WHAT IS ASKED
1 > Rewrite the part of the OpenSRF config reply that opens with the words containing "On Fri, Nov" and closes with "on the parser).", swapping "yaml" for "JSON".
2 > Write the next part of the OpenSRF config reply, picking up after its last line.

PASSAGE SHOWN
[Evergreen-dev] Thoughts on experimental OpenSRF config format change
Bill Erickson
berickxx at gmail.com
Fri Nov 4 13:13:20 EDT 2022
Inline...
On Fri, Nov 4, 2022 at 12:15 PM Blake Henderson via Evergreen-dev <
evergreen-dev at list.evergreen-ils.org> wrote:
> Bill,
>
> I think our opensrf.xml file has several places that need attention. I'm
> glad you're taking it on! I support the move to yaml over xml for much
> the same reasons you've stated.
Great!
> It's easier to read but it is *very*
> sensitive to spaces.
Interesting. My experience so far has shown the extracted values to be
very predictable. (I suppose it depends somewhat on the parser).
Anything in particular I should look out for?
> If I'm understanding this right, "service-defaults"
> definition will fill in blanks for any of the open-ils services when
> they are omitted in their specific definition block?
Yes.
> I think that's
> brilliant because it cuts back on repetitive blocks thereby making it
> even easier to read for us lowly humans (insert Bender joke here). And
> the same logic for the all-important database block! That's awesome. I
> suppose we could have any number of database definitions, each with
> their own name.
>
Yes.
>
> All-in-all, I'm digging it. I like the direction this is going. Each
> time I setup Ejabberd, I feel like a bad server admin when I turn on
> "plain". Moving to Redis should be a huge improvement. Still using
> memcached for the "other" stuff though (for now)?

RECORD EXTRACTS
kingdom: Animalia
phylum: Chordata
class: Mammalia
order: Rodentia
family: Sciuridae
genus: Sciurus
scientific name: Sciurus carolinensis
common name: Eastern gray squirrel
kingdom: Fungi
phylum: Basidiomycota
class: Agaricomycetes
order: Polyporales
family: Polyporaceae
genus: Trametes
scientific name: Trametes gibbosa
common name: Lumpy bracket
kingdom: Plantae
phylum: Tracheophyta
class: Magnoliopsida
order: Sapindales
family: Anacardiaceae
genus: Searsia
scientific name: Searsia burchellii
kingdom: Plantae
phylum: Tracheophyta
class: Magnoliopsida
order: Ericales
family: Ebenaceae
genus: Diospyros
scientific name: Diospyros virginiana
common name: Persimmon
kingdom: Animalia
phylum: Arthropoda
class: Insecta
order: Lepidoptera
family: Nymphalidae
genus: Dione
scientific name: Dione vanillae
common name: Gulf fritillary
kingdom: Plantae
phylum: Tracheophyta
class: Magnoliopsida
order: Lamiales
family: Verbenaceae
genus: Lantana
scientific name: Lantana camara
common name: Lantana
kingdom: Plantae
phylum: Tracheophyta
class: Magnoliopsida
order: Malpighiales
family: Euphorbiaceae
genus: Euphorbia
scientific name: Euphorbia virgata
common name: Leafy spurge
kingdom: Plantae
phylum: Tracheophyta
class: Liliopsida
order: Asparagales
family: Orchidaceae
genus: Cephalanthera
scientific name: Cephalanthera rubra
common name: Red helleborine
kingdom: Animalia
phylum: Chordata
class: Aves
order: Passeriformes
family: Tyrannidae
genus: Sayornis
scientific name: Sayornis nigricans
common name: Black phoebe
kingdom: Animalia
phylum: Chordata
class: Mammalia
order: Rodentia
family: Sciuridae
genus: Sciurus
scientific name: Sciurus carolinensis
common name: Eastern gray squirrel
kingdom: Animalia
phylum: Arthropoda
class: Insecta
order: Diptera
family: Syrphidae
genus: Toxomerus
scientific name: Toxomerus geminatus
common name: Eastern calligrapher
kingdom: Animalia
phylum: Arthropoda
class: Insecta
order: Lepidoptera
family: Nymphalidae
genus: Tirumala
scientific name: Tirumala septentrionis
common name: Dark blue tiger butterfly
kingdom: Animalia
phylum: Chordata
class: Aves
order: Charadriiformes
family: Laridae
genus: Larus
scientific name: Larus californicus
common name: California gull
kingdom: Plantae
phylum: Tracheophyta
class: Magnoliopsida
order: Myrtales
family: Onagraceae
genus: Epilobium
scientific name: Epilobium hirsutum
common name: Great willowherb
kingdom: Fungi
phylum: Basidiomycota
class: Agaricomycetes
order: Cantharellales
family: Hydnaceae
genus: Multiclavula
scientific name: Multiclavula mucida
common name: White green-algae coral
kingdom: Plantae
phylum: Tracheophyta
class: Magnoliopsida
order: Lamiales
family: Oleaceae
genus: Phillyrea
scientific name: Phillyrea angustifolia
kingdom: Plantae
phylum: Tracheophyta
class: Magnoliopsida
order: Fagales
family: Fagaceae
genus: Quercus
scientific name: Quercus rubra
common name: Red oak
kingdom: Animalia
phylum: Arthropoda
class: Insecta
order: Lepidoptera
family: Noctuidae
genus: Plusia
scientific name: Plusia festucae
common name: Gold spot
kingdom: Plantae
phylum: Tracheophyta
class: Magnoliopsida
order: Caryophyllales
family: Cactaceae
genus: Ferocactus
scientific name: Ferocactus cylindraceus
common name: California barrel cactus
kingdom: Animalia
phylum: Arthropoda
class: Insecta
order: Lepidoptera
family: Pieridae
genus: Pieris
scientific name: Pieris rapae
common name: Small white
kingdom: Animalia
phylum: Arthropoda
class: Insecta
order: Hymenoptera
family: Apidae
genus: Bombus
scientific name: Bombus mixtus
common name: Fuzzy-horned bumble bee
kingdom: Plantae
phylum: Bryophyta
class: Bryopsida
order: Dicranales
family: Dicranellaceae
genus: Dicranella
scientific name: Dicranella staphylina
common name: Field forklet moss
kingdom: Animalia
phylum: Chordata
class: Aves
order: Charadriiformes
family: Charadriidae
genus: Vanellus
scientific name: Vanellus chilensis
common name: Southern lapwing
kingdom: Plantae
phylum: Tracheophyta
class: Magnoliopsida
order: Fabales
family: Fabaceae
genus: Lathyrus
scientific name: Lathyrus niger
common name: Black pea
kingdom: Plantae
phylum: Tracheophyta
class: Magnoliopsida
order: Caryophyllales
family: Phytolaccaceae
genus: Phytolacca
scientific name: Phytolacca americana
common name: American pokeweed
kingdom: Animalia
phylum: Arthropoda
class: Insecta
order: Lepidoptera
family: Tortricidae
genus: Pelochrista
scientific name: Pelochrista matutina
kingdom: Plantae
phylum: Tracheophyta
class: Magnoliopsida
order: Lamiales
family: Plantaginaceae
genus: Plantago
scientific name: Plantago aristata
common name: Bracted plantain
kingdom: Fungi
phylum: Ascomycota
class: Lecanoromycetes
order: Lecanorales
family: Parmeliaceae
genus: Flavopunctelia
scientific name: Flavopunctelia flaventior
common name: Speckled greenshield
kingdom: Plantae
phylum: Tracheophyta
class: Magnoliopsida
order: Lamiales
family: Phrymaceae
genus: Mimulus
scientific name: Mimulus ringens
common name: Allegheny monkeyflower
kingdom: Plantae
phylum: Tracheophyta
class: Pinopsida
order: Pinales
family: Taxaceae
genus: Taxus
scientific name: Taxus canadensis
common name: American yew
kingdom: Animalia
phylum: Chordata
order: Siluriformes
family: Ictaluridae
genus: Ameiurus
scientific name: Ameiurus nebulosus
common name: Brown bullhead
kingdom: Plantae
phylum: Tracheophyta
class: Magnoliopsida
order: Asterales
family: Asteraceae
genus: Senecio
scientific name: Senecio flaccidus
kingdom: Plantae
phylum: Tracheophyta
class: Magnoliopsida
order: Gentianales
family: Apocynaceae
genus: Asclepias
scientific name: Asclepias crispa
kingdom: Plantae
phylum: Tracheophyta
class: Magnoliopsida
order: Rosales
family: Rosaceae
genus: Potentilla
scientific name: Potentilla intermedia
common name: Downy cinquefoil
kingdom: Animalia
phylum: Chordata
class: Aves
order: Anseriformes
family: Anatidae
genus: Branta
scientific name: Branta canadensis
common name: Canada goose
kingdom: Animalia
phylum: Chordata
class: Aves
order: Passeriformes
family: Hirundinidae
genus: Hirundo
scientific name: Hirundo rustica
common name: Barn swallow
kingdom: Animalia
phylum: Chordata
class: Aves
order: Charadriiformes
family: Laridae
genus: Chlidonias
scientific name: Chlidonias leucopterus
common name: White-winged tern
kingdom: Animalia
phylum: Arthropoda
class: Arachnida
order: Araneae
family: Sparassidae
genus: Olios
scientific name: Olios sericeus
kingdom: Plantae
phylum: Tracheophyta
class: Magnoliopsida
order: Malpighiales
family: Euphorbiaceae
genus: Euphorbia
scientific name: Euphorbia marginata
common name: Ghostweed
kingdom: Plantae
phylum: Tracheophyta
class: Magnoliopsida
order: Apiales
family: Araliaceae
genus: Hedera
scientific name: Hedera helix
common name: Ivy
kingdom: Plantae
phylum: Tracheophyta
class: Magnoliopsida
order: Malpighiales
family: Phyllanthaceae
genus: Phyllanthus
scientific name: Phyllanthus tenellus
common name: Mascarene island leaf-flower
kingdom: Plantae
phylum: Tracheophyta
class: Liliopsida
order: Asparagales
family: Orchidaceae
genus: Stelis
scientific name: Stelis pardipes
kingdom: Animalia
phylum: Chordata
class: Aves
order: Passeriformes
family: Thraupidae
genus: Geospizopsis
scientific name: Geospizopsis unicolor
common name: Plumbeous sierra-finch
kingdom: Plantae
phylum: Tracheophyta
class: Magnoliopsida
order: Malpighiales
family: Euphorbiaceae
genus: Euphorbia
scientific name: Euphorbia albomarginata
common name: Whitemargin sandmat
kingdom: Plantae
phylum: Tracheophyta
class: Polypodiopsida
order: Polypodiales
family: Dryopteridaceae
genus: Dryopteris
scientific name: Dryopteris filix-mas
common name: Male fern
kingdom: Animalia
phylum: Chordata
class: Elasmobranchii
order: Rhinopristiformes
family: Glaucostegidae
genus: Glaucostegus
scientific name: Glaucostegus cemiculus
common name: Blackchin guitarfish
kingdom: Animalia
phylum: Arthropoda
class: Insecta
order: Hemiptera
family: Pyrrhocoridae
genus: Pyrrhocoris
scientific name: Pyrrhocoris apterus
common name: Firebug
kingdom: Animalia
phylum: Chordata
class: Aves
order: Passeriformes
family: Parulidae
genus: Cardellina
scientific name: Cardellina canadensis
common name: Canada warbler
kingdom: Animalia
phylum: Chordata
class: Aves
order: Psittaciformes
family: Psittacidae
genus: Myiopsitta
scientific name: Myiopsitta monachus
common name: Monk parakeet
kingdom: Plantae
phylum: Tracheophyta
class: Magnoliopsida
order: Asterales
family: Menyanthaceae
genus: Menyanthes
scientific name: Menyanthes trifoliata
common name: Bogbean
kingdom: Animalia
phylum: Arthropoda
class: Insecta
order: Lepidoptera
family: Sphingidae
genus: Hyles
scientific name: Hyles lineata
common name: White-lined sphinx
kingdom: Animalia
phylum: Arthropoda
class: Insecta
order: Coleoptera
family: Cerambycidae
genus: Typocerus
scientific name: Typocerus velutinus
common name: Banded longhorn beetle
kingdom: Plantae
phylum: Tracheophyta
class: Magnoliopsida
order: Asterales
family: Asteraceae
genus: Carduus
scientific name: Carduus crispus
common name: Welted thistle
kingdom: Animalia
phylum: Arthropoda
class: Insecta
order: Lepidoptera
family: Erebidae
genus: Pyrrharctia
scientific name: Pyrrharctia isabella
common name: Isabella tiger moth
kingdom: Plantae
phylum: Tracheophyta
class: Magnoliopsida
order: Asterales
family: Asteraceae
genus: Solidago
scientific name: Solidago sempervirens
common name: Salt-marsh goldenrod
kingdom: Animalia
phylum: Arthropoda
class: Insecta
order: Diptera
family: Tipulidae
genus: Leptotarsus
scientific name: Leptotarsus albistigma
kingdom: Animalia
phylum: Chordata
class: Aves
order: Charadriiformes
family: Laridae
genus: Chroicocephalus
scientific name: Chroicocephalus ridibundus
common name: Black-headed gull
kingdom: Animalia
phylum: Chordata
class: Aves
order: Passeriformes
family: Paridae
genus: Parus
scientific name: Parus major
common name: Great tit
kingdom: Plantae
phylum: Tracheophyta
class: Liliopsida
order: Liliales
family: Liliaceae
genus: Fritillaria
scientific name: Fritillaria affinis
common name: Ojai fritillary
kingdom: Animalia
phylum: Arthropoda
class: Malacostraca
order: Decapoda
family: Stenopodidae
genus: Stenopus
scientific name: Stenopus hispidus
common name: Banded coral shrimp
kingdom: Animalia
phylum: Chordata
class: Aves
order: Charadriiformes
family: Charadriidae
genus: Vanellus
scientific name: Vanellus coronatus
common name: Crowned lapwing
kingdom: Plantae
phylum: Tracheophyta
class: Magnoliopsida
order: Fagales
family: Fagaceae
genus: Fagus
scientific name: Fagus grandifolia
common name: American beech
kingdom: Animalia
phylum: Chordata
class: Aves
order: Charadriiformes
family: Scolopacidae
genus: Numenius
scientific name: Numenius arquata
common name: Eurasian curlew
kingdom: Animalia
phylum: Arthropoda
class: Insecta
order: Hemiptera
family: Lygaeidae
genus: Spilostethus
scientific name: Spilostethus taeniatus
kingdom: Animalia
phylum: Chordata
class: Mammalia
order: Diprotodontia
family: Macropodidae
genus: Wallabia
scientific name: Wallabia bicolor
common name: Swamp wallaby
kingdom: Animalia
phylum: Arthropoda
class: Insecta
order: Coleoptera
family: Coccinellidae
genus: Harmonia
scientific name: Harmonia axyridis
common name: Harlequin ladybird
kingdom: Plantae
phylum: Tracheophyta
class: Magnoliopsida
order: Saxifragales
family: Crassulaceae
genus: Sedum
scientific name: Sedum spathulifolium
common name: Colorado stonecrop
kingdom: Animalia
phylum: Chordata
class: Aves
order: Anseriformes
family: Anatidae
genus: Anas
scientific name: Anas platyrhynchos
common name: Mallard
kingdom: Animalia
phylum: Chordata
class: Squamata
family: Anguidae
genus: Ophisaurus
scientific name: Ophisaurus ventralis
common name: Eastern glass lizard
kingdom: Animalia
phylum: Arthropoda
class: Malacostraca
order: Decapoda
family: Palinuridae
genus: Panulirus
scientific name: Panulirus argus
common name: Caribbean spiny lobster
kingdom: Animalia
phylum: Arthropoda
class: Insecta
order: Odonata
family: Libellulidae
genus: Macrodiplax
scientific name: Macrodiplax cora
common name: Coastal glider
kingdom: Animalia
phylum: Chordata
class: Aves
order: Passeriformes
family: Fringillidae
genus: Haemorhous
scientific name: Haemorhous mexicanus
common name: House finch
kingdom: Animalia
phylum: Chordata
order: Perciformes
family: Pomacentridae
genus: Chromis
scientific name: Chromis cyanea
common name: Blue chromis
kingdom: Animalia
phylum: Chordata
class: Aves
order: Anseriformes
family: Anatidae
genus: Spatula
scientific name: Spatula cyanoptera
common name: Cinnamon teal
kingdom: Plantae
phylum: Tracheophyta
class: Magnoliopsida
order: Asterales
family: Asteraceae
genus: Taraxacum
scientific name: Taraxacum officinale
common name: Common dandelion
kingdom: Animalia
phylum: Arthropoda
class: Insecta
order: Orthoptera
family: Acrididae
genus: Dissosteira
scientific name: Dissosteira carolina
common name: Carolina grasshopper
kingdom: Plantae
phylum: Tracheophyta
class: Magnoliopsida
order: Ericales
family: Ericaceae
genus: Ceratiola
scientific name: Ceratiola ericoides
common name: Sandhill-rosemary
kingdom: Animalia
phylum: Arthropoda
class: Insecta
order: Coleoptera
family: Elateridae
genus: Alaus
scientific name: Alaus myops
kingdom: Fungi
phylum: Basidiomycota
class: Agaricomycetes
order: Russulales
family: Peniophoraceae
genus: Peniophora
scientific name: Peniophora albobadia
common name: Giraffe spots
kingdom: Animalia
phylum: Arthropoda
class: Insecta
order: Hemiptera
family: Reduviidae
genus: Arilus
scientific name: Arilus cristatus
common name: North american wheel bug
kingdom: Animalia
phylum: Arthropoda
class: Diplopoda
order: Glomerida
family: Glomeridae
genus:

ANSWERS TO THE EXERCISE
1 >
On Fri, Nov 4, 2022 at 12:15 PM Blake Henderson via Evergreen-dev <
evergreen-dev at list.evergreen-ils.org> wrote:
> Bill,
>
> I think our opensrf.xml file has several places that need attention. I'm
> glad you're taking it on! I support the move to JSON over xml for much
> the same reasons you've stated.
Great!
> It's easier to read but it is *very*
> sensitive to spaces.
Interesting. My experience so far has shown the extracted values to be
very predictable. (I suppose it depends somewhat on the parser).

2 >
>
I have not taken any steps toward replacing Memcache. I'd like to, though,
at some point.
-b
>
> -Blake-
> Conducting Magic
> Will consume any data format
> MOBIUS
>
> On 11/4/2022 10:40 AM, Bill Erickson via Evergreen-dev wrote:
> > Hi Devs,
> >
> > Some background:
> >
> > Some may recall my Redis demo at the last EG conference. In the
> > session, I proposed deprecating the OpenSRF router. The discussion
> > continued, particularly with Mike R. and Galen, where we discussed
> > retaining support for multi-domain routing for high
> > availability setups. (Think restarting a service on one domain/brick
> > and having requests to said service get routed to another domain/brick
> > via the Router).
> >
> > Skip ahead, I've started working on code to implement multi-domain
> > support in my Redis branch, but quickly found the existing
> > opensrf_core.xml file to be less than ideal with respect to defining
> > which services run on which domains, among other things.
> >
> > Maybe this is an opportunity to change the configuration file format?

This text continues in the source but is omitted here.